Are rubber bands a good model for tendons?
Search Existing Knowledge
Find an example stress-strain curve for a tendon. What is the name of the region caused by “crimping” behavior? What is the elastic modulus of human tendon? What is the ultimate strength of human tendon? List your sources for this information.
Provide a qualitative hypothesis that compares the stress-strain behavior of rubber bands and tendons. That means state which parts of the stress-strain curve for a tendon you expect will also appear in the rubber band curve. Explain your reasoning.
Also state whether you expect rubber bands or tendons to have a larger elastic modulus and ultimate strength. Explain your reasoning.
To test your hypotheses you will create a stress-strain curve for the rubber band.
Our method will be measure the stretch distance as additional force is added to the band. In order to determine stress and strain we will need to know the original length and cross-sectional area of the rubber band.
Hang the rubber band from a cabinet handle, ring stand, or other feature capable of supporting about 20 lbs (or enough force to rupture your rubber band). If you are using a rubber band larger than 1 mm x 1 mm, then you may have a difficult reaching the ultimate strength of the rubber band:
Photograph of a 1 mm x 3 mm rubber band during stress testing. The band runs through the slots in the gray weights and the hook attached to the bottom of the band is just visible through the slot in the lowest group of smaller (0.98 N) weights. The 119 N of force is applying 1.3 x 1013Pa of stress, causing a strain of 660 %. Photo credit: Umpqua Community College student Samual Marsters.
Use your ruler to measure the relaxed length of the hanging rubber band and record here:_________
Measure the width and thickness of the rubber band and multiply to get the cross-sectional area. Record the measurements here: Width_________ Thickness___________ Show your work in calculating the cross-sectional area below:
Convert your area to square meters (m2), show your work below:
If you are using a force sensor, be sure to zero the sensor in the vertical orientation. If you are using pennies, determine the weight of a single penny in units of Newtons, if you are using known masses then remember to calculate their weights as you go.

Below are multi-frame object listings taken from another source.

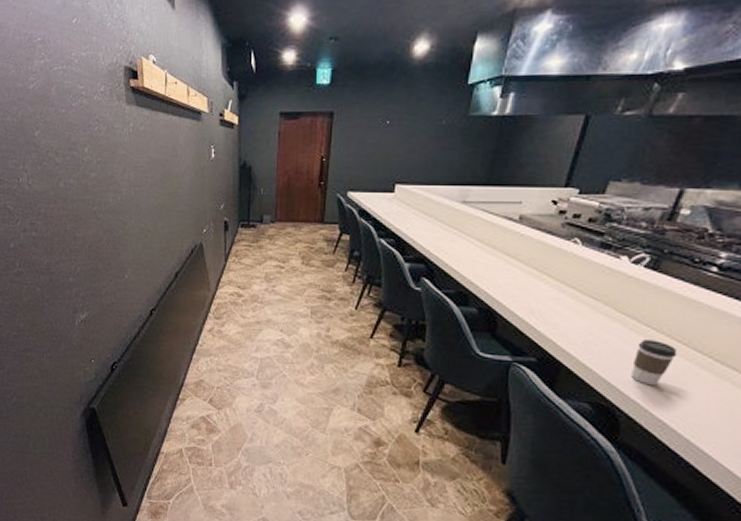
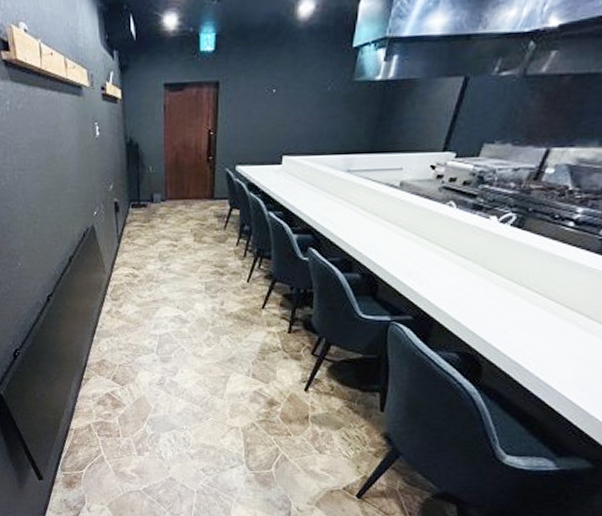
coffee cup: present [630,339,678,386] -> none [493,293,535,334]

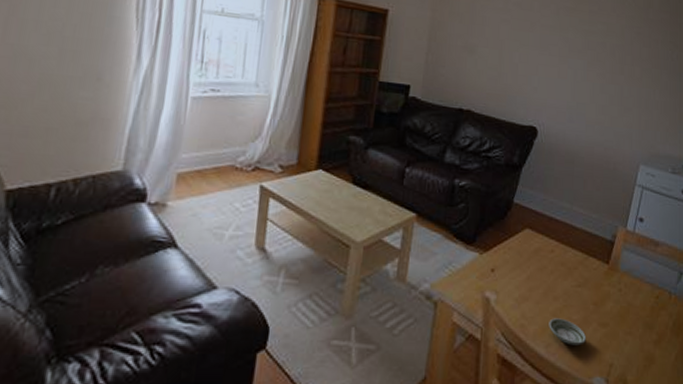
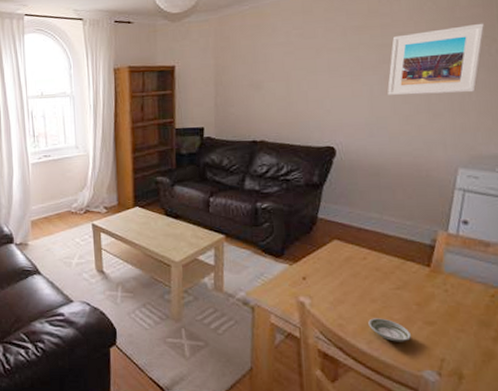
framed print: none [589,25,671,92] -> present [387,23,485,95]

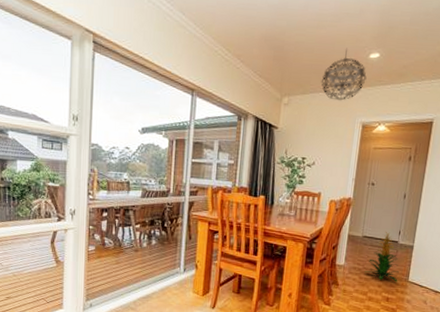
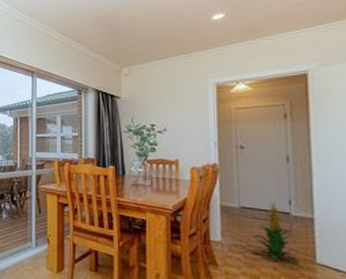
pendant light: present [321,48,367,101] -> none [161,14,213,65]

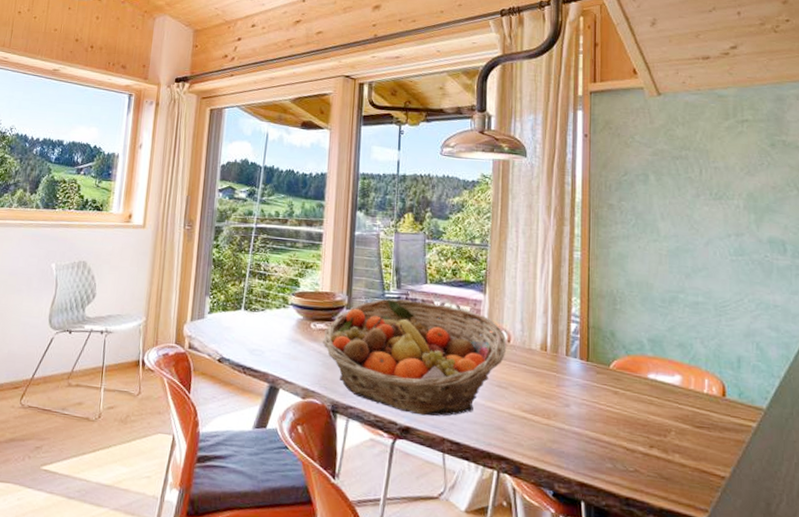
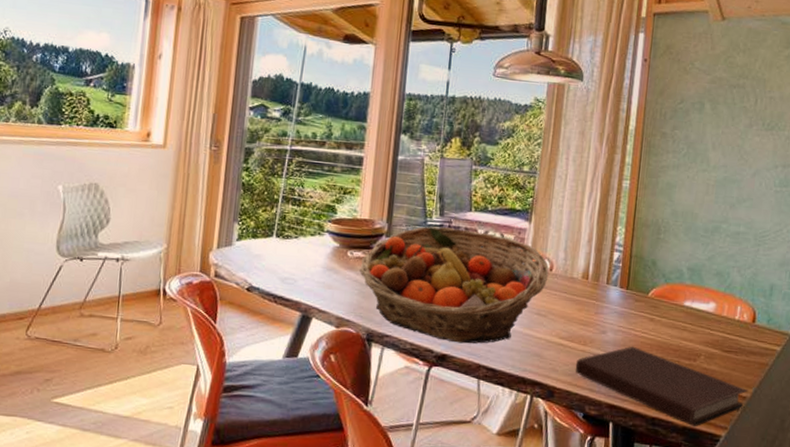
notebook: none [540,420,726,509] -> present [575,346,748,427]

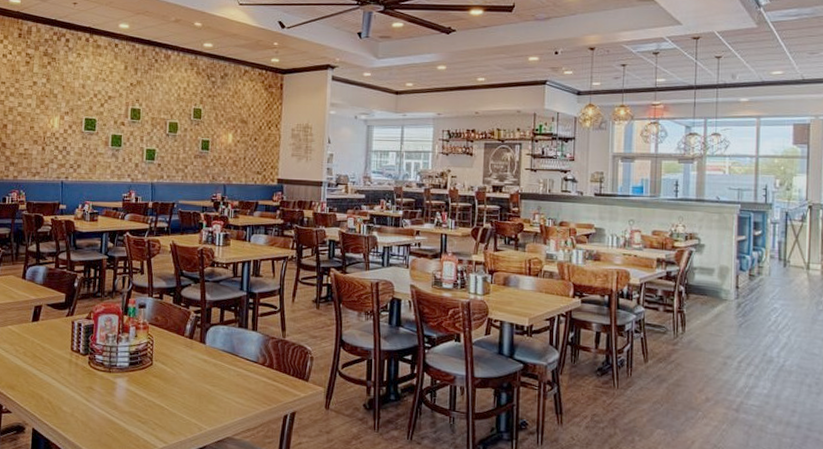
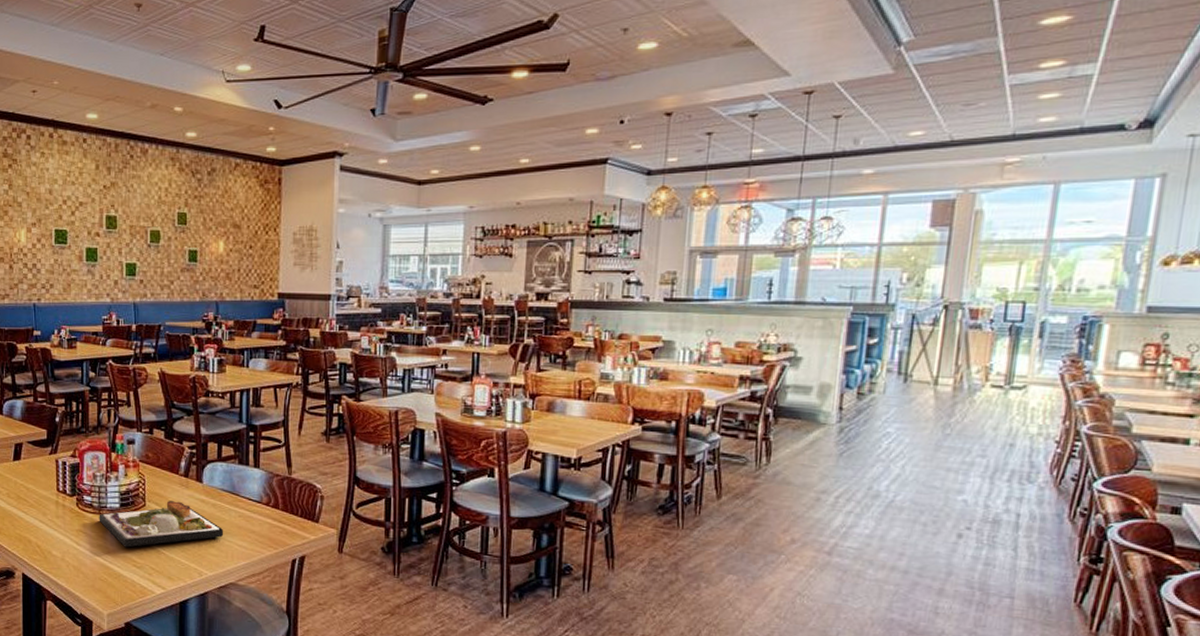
dinner plate: none [108,360,223,404] -> present [99,501,224,548]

Now we will pull on the band with the force sensor (or pennies or weights) and measure the force and length, then use the initial length and area to calculate stress and strain. Start with your smallest weight and work up so that you can determine if there is crimping behavior. Be sure to pull hard enough or add enough weight so that the length changes by at least 2 mm, (so the change is not obscured by the uncertainty in your length measurement). Continue until the rubber band begins to rupture. Record the results in the chart below.
|Hanging Mass (Kg)
(from force sensor, or weight of pennies)
Enter your data into a spreadsheet and create an x-y graph of stress vs. strain.

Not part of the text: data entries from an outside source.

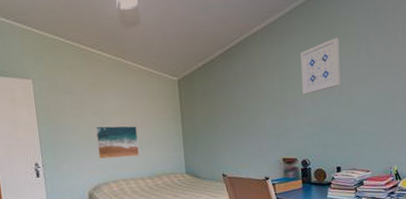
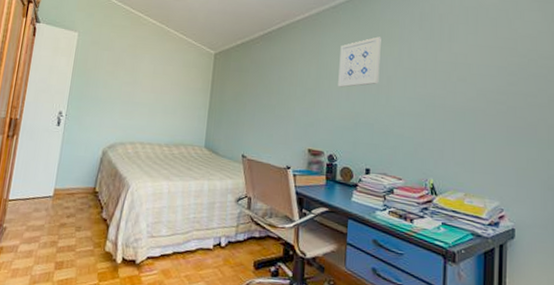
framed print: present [95,125,139,159] -> none [121,85,165,121]

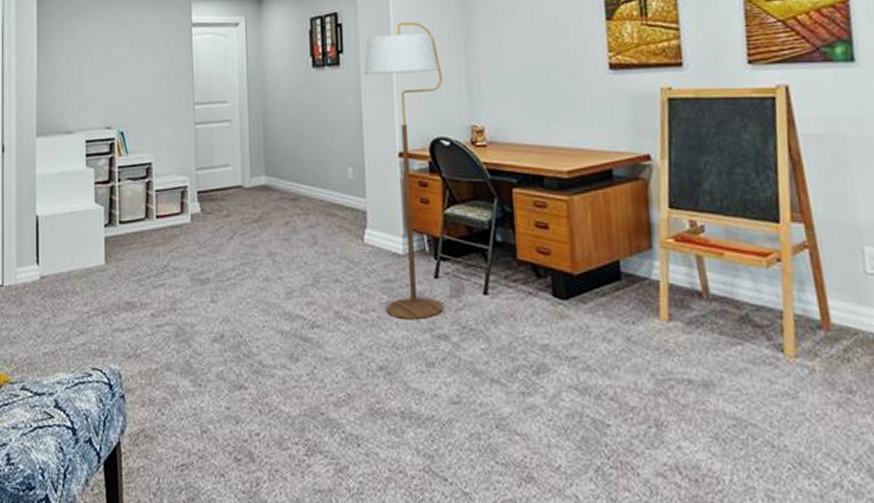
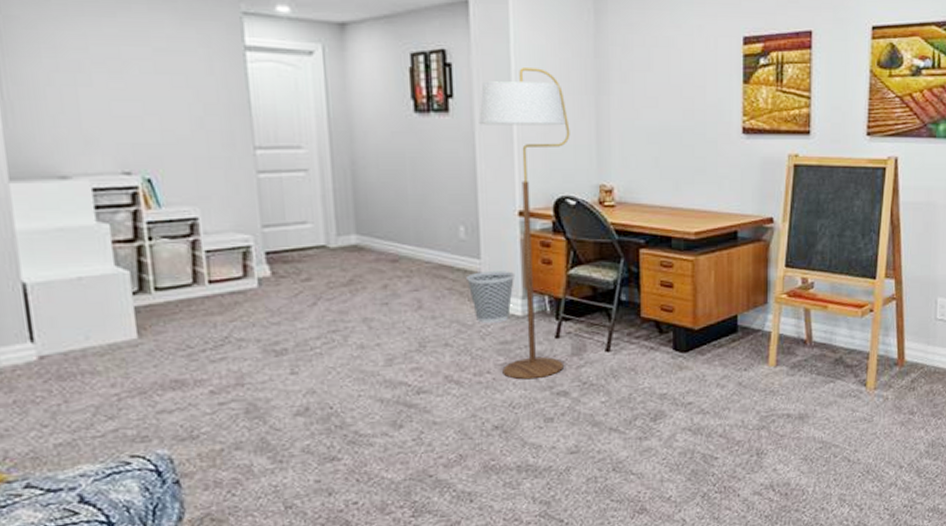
wastebasket: none [354,210,397,260] -> present [467,271,516,323]

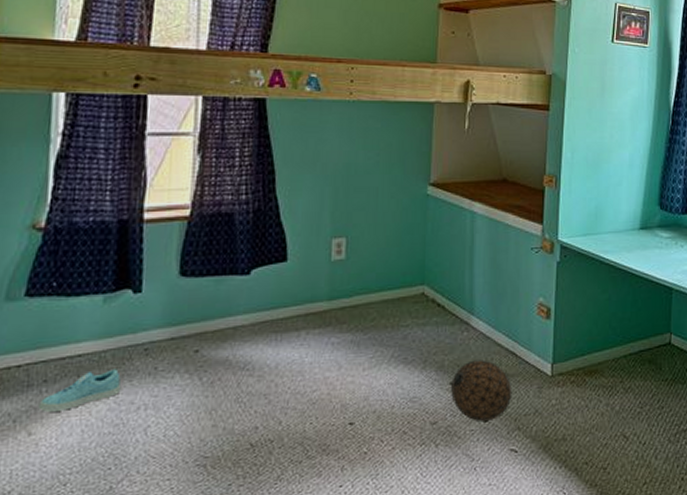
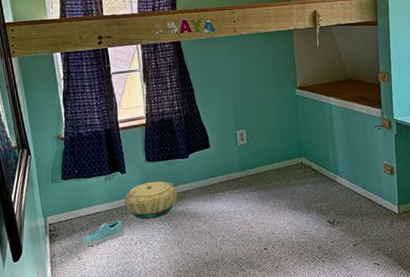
basket: none [129,308,223,370] -> present [124,181,178,220]
decorative ball: present [451,359,513,422] -> none [328,204,372,246]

Be sure to give your graph a title and label the axes with the variable names and the units of measure.
Was your qualitative hypothesis about the shapes of stress-strain curves for tendons and rubber bands correct? Explain.
What was the ultimate strength of the rubber band? Record here:__________
Was your hypothesis about the ultimate strength of rubber bands compared to tendons supported by your data? Explain.
We need to find the elastic modulus, which tells us how the material resists strain. The elastic modulus is defined as the slope of the elastic region of the stress-strain curve. You can find the slope two ways: 1) slope is defined as rise over run. Find the how much the stress changes across the elastic region, then divide this by how much the strain changes across the elastic region. 2) graph only the data from the elastic region and use the spreadsheet to fit a line to the data. Don’t forget to ask your instructor or TA for help if you need it.
Write the change in stress across the elastic region here:__________
Write the change in strain across the elastic region here:__________
Show your work in calculating the slope below:
Write your slope here:_______________. The slope of the elastic region is the elastic modulus.
Was your hypothesis about the elastic modulus of rubber bands and tendons supported by your data? Explain.